In 1999, the area was rotated to cotton (following corn in 1998) and had total lint yields that ranged from 949 to 1508 lb lint /acre. In examining maps from the different crops, it was obvious that the yield maps were different. When the yield was correlated to 1999 soil data, the highest correlations were to CEC (r = 0.330) and exchangeable acidity (r = 0.328). If correlated to 1998 soil data, the highest correlations were to exchangeable acidity (r = 0.289) and CEC (r = 0.264). However, the correlation to exchangeable acidity was positive rather than negative. This meant that, as acidity increased, yields increased rather than decreased as might be expected. There was a positive correlation to CEC which is also somewhat different than what would be expected. Generally, yields are lower as CEC increases, but within the ranges experienced in this study, the higher yields indicated a better water holding capacity for the heavier textured soils. The 2001 lint yields have not been completed, so only seedcotton yields could be correlated to soil test results from either 2000 or 1998. The 2001 seedcotton yield ranged from 880 to 3112 lb/acre with an average of 2403 lb/acre. The seedcotton yields were most correlated to 2000 CEC values and exchangeable Ca. If 1998 soil data were used, the highest correlations were related to Zn and K. Soil test levels of nutrients continue to decline with each subsequent crop and the changes are being monitored.

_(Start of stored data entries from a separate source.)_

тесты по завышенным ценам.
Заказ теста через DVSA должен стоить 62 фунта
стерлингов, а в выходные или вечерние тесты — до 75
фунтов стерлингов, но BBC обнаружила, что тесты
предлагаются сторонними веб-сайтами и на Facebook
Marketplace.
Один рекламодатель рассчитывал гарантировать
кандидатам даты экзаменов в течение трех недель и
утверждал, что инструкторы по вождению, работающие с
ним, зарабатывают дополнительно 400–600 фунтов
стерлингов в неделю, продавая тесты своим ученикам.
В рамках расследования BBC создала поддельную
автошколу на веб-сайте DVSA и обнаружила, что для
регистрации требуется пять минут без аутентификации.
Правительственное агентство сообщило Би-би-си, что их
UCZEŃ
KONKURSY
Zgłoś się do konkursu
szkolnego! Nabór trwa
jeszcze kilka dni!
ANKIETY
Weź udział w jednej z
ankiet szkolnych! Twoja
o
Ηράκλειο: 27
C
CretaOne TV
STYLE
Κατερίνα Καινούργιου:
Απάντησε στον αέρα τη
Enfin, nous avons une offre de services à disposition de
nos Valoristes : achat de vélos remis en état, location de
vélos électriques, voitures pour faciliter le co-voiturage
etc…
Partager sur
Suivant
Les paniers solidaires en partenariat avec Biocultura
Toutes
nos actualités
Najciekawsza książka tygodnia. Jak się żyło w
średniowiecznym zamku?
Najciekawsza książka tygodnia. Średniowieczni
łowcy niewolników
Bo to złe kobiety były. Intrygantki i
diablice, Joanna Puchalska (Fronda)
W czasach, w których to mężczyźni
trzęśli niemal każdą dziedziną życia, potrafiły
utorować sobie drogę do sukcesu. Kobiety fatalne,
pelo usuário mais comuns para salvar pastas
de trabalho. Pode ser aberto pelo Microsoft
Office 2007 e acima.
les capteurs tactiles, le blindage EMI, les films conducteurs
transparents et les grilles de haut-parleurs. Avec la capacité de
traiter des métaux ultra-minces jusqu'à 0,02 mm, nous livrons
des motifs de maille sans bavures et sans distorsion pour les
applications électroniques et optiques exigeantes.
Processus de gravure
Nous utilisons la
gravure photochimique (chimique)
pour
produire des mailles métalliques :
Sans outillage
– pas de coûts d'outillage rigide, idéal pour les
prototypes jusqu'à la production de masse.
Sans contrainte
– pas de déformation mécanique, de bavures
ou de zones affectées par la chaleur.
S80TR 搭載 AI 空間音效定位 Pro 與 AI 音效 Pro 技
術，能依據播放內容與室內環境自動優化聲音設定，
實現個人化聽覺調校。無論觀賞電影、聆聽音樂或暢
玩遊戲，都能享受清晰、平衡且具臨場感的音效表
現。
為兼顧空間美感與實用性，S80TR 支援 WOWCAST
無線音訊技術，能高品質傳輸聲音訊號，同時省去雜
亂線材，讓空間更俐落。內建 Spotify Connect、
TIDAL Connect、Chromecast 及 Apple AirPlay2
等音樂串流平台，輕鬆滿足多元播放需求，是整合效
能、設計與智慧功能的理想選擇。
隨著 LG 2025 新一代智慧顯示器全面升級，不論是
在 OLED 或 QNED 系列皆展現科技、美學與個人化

In summary, the best correlations for corn yields in 1998 were obtained with P (positively correlated) and exchangeable Mg (negatively correlated). In 2000, corn yields had higher correlations to P and pH. When two factors were considered at the same time, the highest correlations occurred with P+pH (r = 0.391) for 1999 soil samples. For cotton, the single-factor analysis showed the highest correlation values with soil acidity (r = 0.298) and CEC (r = 0.264) when compared to 1998 soils data and CEC (0.330) when compared to 1999 soil data. The 2001 seedcotton yields were correlated to 1998 Zn (r = 0.503) and K (r = 0.481) while the correlation coefficients were higher CEC (r = 0.576) when using 2000 soil data. In most cases, several factors are involved in spatial variability in fields. While there is a tendency to ascribe variations to soil differences, it may actually only explain a small portion of the inherent differences. The yield spatial variability is also not consistent from year to year.